Вера, мышонок и другие - страница 4



– А-а-а, Три Бобра, – улыбнулась Вера, вспомнив о памятнике перед мэрией, возле которого им нравилось сидеть на лавочке с Марисолью и пёсиком Жукой.

Дело в том, что, по мысли библиотекаря, три енота, сидящие полукругом перед каменной чашей, должны были держать в лапах рукописные свитки. В этой чаше, содержащей Воду Очищения, они как будто хорошенько прополоскали учёные свитки, а после вынули и смотрели, уже довольные Стиркой. Но скульптор, которого отыскал Алехандро, был не слишком-то хорош в своём деле, ну а что, как говорится, «вы хотите за такие деньги»? Вот поэтому жителям города и казалось, что еноты похожи на бобров, которые держат в лапах по полену в предвкушении лакомства, к тому же, они вышли слишком мордастыми, тогда как у настоящих енотов мордочка острая и слегка вытянутая. И хотя все прекрасно знали название памятника, но упрямо продолжали называть его «Три Бобра», и теперь уж изменить это невозможно.

– Кстати, ты помнишь, как-то раз, когда мы ходили проведать Селесту и бабушку, я тебе показал место последнего успокоения Алехандро?

– Помню, дедушка, очень хорошо, там ещё было красивое стихотворение на камне.

– Это называется эпитафия. Так вот, вместо того простого камня там должен был находиться барельеф с изображением енота, но этому воспротивилась жена Алехандро, когда тот отдавал последние распоряжения, предчувствуя близкую кончину. Его жена пожаловалось моей, то есть твоей бабушке, когда та ещё была жива, поскольку они дружили. Рассказала она ей следующее:

«Прихожу я, значит, домой с рынка, а Алехандро, лежащий в постели, посмотрел на меня торжественно и приказал взглядом подойти. (Вера позже пыталась проделать то же самое с Марисолью, но та только спрашивала Веру, зачем она выпучила глаза.) Подхожу, значит, а он и говорит: «Возьми в моём столе, в верхнем ящике, то, что я приготовил когда-то. Это листок в бордовой папке – моё последнее желание».

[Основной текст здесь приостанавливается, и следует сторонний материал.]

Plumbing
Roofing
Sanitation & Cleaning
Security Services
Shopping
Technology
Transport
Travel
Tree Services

Ну пошла я, взяла, но ничего сразу не поняла – там была какая-то жуткая картинка. Я спросила: «Что это, Алехандро?».

А он и говорит: «Посмотри внимательнее. Это изображение барельефа, который должен быть установлен в том месте, где я намерен спать вечным сном».

Я поглядела внимательнее, как он и просил, и когда разглядела, то прямо-таки похолодела – на картинке было изображено чудовище! Оно сидело на задних лапах, а лапы огромные – как у медведя! А само-то тело не больно большое – но уродливое! В передних лапах оно держало книгу, а на шее у него покоилась человеческая голова со свирепой рожей.

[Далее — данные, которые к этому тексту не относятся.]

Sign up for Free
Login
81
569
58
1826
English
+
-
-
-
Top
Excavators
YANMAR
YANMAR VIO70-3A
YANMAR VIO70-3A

Я спросила мужа дрожащим голосом: «Что это за гадость такая – прямо смотреть противно?!»

А он отвечает: «Как же ты не видишь? Ведь это енот, но вместо енотовой у него моя голова, и я держу книгу, которая показывает мою любовь к знанию. Там ещё и эпитафия будет».

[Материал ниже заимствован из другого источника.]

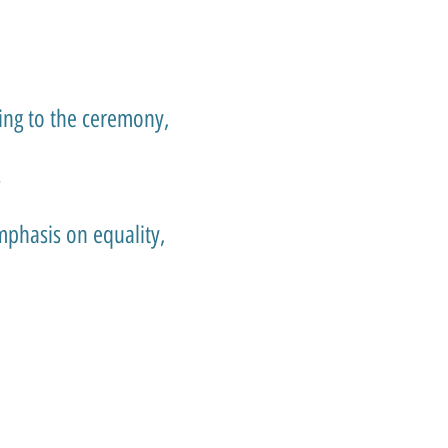
ing to the ceremony,
s
mphasis on equality,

«И ты хочешь, чтобы я установила это в том месте, где покоятся все наши предки? Ты хочешь, чтобы там собирались какие-нибудь дьяволопоклонники по ночам, а днём над нами потешался весь город? Тогда уж сразу и для меня придумай памятник, поскольку я умру от стыда».

Тут, видно, Алехандро посмотрел на это с моей стороны или ещё что, да только он махнул рукой.

«Но эпитафия там быть должна – это моё последнее слово. Она в синей папке. Поди возьми и прочитай».


– Вот видишь, Алехандро не был сумасшедшим и повёл себя вполне разумно в этой ситуации.